And the students, who were pretty quiescent a couple of years ago. are apparently quite radical and organized now. The schools were all closed down last spring. I don't know if they've opened yet; I doubt it. There's a tremendous amount of student action. There are war veterans demonstrations. There's no doubt that the NLF is very active there. A CIA report issued a couple of weeks ago said that the NLF has about 30,000 agents in the government. Probably something like that is right.
So they've sort of driven the population into these urban centers where they're supposed to be controlled, but then that raises the question of whether they can do anything with this chaos they have created or whether it will explode in the urban centers- which may very well happen.

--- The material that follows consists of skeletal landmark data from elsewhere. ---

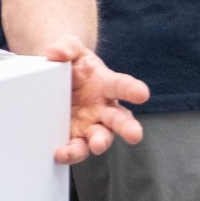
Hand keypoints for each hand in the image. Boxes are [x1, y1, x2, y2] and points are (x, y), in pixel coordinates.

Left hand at [42, 36, 147, 164]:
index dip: (133, 90)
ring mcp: (91, 124)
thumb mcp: (70, 49)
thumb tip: (56, 52)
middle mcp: (104, 108)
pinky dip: (71, 152)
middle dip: (128, 128)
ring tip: (96, 146)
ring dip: (99, 143)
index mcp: (107, 84)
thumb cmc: (73, 65)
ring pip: (100, 138)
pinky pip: (76, 147)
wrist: (57, 79)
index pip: (123, 86)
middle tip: (134, 135)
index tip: (142, 93)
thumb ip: (66, 47)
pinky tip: (63, 153)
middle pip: (121, 120)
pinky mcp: (75, 135)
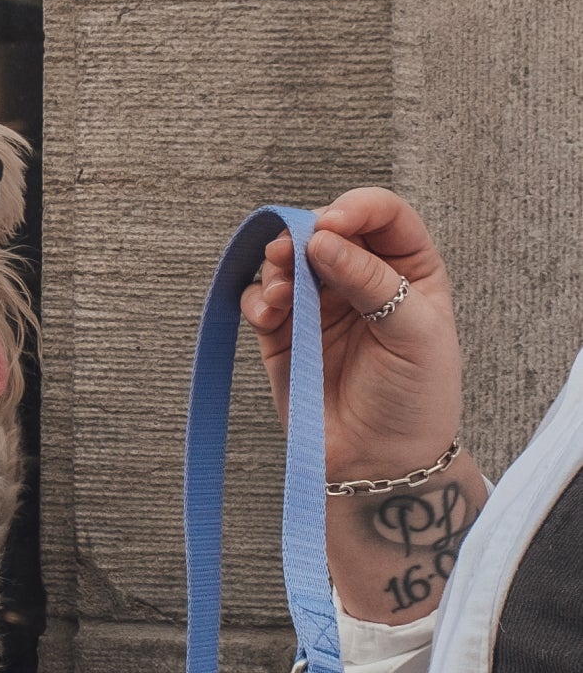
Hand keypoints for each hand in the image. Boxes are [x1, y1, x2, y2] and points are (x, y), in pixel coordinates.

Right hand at [241, 187, 463, 482]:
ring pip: (288, 261)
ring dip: (277, 266)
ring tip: (280, 292)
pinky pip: (260, 301)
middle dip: (306, 233)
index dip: (357, 210)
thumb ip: (372, 281)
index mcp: (407, 269)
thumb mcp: (413, 333)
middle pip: (327, 230)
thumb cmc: (413, 399)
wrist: (379, 462)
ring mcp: (318, 306)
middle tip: (293, 250)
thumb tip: (320, 240)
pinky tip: (268, 312)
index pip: (383, 216)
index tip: (333, 226)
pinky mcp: (283, 336)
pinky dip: (257, 298)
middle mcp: (360, 279)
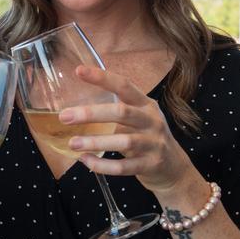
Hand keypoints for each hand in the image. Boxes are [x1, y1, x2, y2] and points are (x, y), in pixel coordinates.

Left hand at [60, 65, 201, 195]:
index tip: (78, 71)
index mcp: (146, 104)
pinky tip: (86, 161)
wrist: (174, 168)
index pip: (124, 85)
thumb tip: (77, 108)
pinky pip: (124, 167)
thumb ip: (116, 112)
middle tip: (65, 116)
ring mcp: (153, 143)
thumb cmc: (147, 138)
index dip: (102, 77)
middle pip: (122, 112)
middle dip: (91, 113)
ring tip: (72, 143)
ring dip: (95, 142)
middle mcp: (151, 120)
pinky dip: (103, 165)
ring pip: (124, 141)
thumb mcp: (138, 119)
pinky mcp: (151, 165)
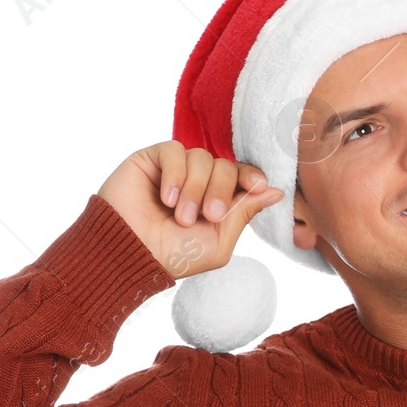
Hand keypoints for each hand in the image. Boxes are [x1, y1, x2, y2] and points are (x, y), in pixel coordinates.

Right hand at [97, 140, 284, 279]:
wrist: (131, 254)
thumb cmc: (172, 256)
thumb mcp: (218, 242)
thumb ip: (244, 213)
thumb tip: (276, 191)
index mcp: (216, 200)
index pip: (241, 176)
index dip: (251, 176)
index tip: (257, 185)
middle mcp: (197, 182)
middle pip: (225, 165)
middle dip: (221, 191)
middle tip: (207, 216)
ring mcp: (174, 169)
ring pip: (201, 157)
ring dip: (195, 189)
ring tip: (180, 216)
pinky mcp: (151, 159)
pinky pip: (175, 150)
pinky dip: (176, 174)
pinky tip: (166, 198)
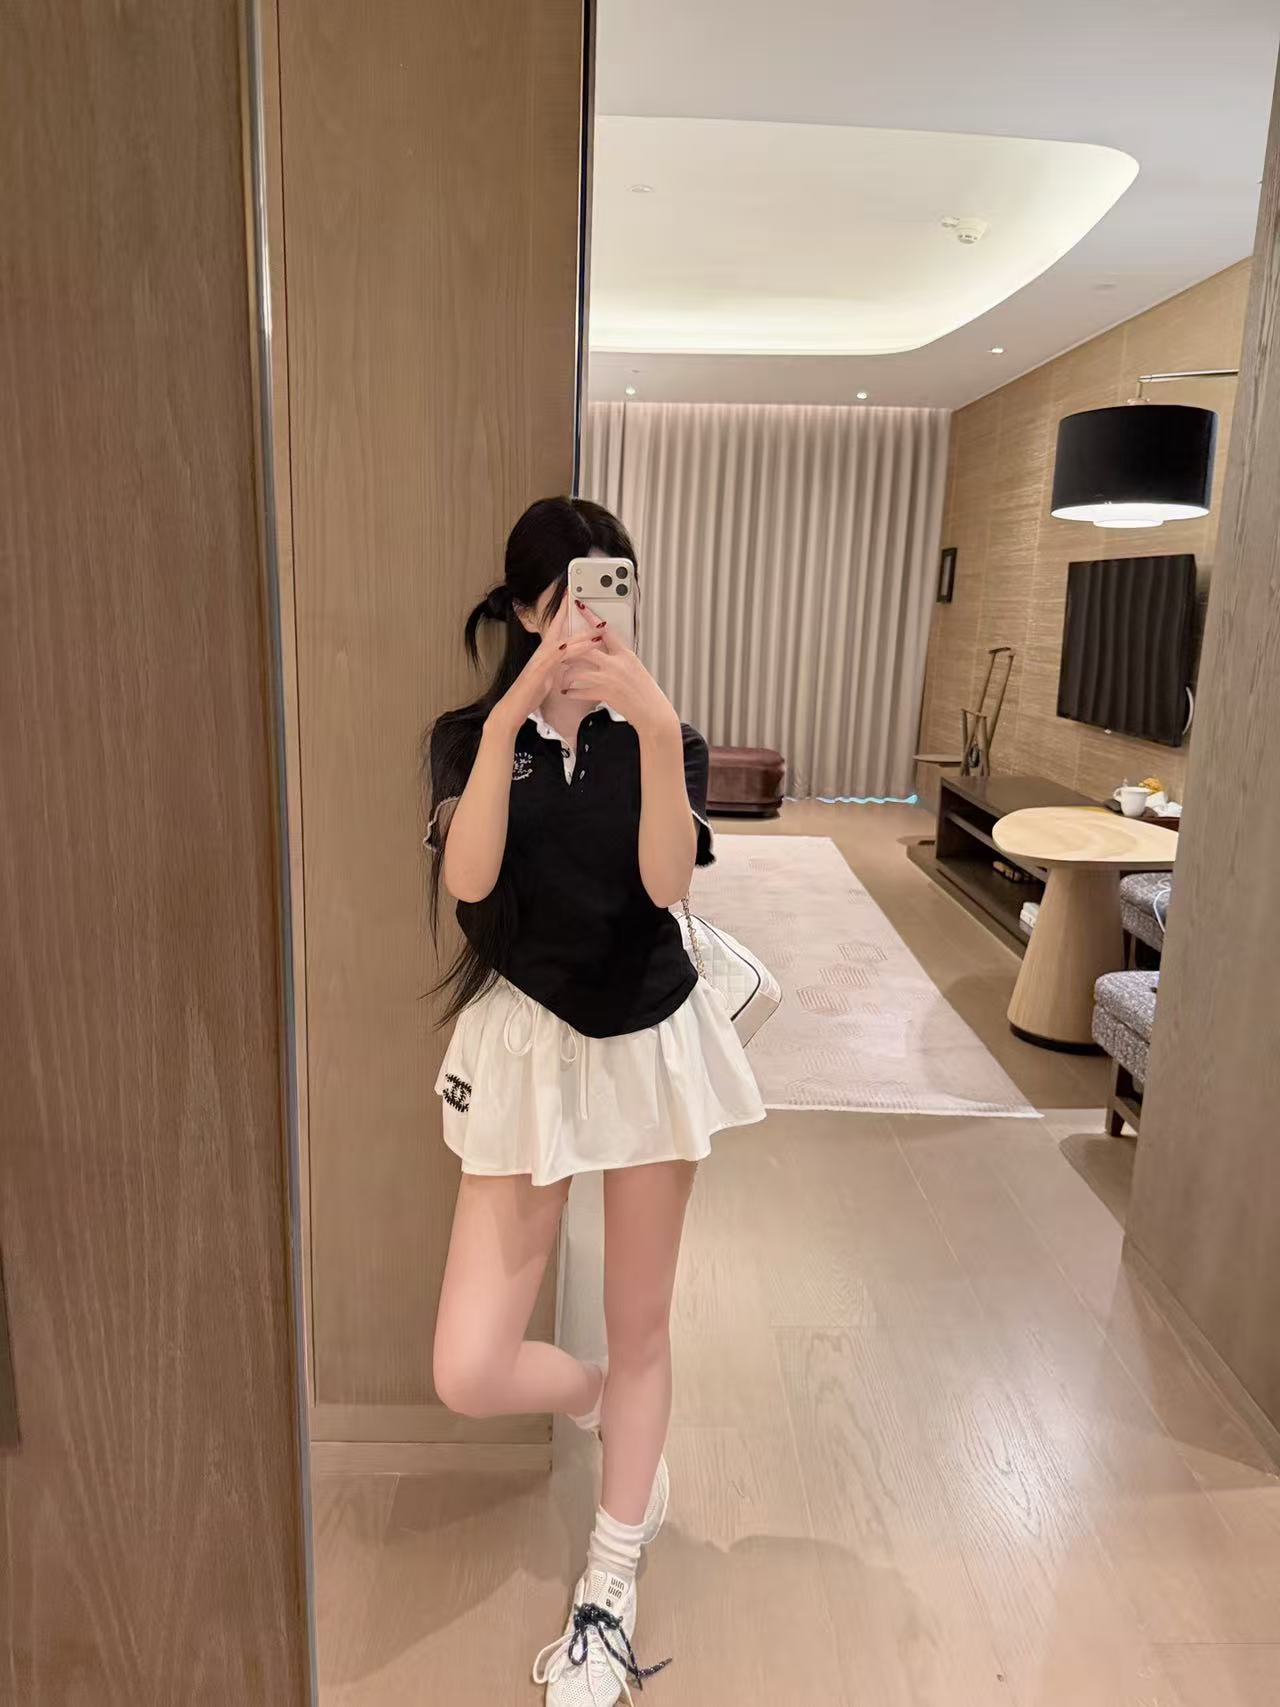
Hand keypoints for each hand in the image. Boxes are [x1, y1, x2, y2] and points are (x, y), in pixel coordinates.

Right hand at [488, 598, 601, 736]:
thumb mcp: (546, 677)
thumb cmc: (529, 694)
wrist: (512, 707)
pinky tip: (575, 646)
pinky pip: (556, 659)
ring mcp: (540, 660)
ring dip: (582, 637)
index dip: (563, 611)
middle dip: (574, 616)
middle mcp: (542, 652)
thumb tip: (567, 661)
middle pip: (561, 630)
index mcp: (545, 653)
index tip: (571, 597)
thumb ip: (556, 666)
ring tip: (598, 631)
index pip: (556, 628)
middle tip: (588, 605)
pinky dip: (566, 651)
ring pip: (564, 643)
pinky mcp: (540, 671)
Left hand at [558, 600, 678, 737]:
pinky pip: (580, 691)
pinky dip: (571, 692)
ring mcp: (609, 679)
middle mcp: (616, 664)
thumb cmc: (646, 691)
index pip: (607, 632)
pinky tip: (567, 692)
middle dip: (571, 650)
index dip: (592, 619)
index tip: (581, 608)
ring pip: (578, 671)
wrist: (651, 711)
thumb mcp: (636, 667)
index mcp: (625, 654)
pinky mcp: (604, 694)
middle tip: (561, 649)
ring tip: (563, 675)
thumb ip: (620, 658)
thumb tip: (609, 651)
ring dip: (567, 674)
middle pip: (586, 649)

To what extent do you think people like Sam Huntington are responsible for the policy of driving people into the urban centers?
I don't know any reason to think that they're responsible- I think he's commented on it accurately. Nobody can know from the outside just what policy-making function these people have. They claim that they're just doing research, but I've read the minutes of one meeting of the Vietnam Studies Committee of SEADAG [Southeast Asia Development Advisory Group], the thing that Huntington headed, which purports to be just a scholarly outfit where people come do research on Southeast Asia.
But the minutes of the meeting I read were all concerned with how to deal with the situation I just described- that is. if the United States is driven into elections, how they can manage to control them or manipulate them, given the fact that the NLF is the most powerful politically-organized force in the country which everybody concedes.
He has a paper which he presented to this meeting- it's an interesting paper- a study of how to manipulate, cheat, and coerce in such a way that you can win the elections even though you don't have any popular force on your side, and the minutes of the meeting are really quite amusing. Most of the people are sort of skeptical whether we can do it and they suggest other ways.
So I don't know- there are government representatives present at these meetings and they clearly have a policy-making orientation. Whether that has any effect on policy I can't judge.
Do you think the U.S. has finally found a counterinsurgency strategy that they think will work, that they think they can use everywhere? There used to be theorizing about such things as counter-guerilla groups, now they have this theory of just bombing the hell out of everything.
This is obviously an outsider's impression- I have no access to anything but public documents- but reading the reports of the Senate hearings and other things of that sort you get the impression that everyone agrees that Vietnam has been a disaster.
They say you can't learn anything from it except not to do it that way, but that Laos has been very successful, and that that ought to be the kind of model that we ought to follow.
In the Symington Committee hearings, Senator Symington- who's a very strong opponent of the war in Vietnam, incidentally-and Senator Javits- who again, has a reputation as a dove- say that the war in Laos is very successful. In fact, Javits says at one point this is one war that is successful, so let's not keep it a secret.
And Symington made a statement that in Vietnam- especially North Vietnam- the bombing was really not very fair because there were too many restrictions and it wasn't fair to the pilots because they couldn't bomb the center of Hanoi. But, he says, in Laos we've used the military without shackles- it's his phrase- and we've shown what air power can really do.
And then he says we ought to advertise this. We shouldn't keep it a secret because it would help overcome the frustration of American youth- which he thinks is due to the fact that we weren't able to win in Vietnam.
But it's not really going that well.
They're losing on the ground, but it's a question of whether they care. They're keeping the Mekong Valley. Suppose the Pathet Lao took over Vientiane. It's fairly clear what would happen- the city would just be wiped out. Nothing they can do about it- if not by American bombardment, then by Thai artillery across the river.
There are a lot of open questions; for example, in the population of Thailand, which is about 33 million, there are about 8 million Lao, mostly within the Northern areas. I would assume that the Pathet Lao are organizing there. I don't have any facts, but they'd be crazy if they're not, and if something happens in the areas of Thailand bordering Laos, then it's a different story. But short of that, I don't see how they could move into the Mekong valley. They'd be wiped out.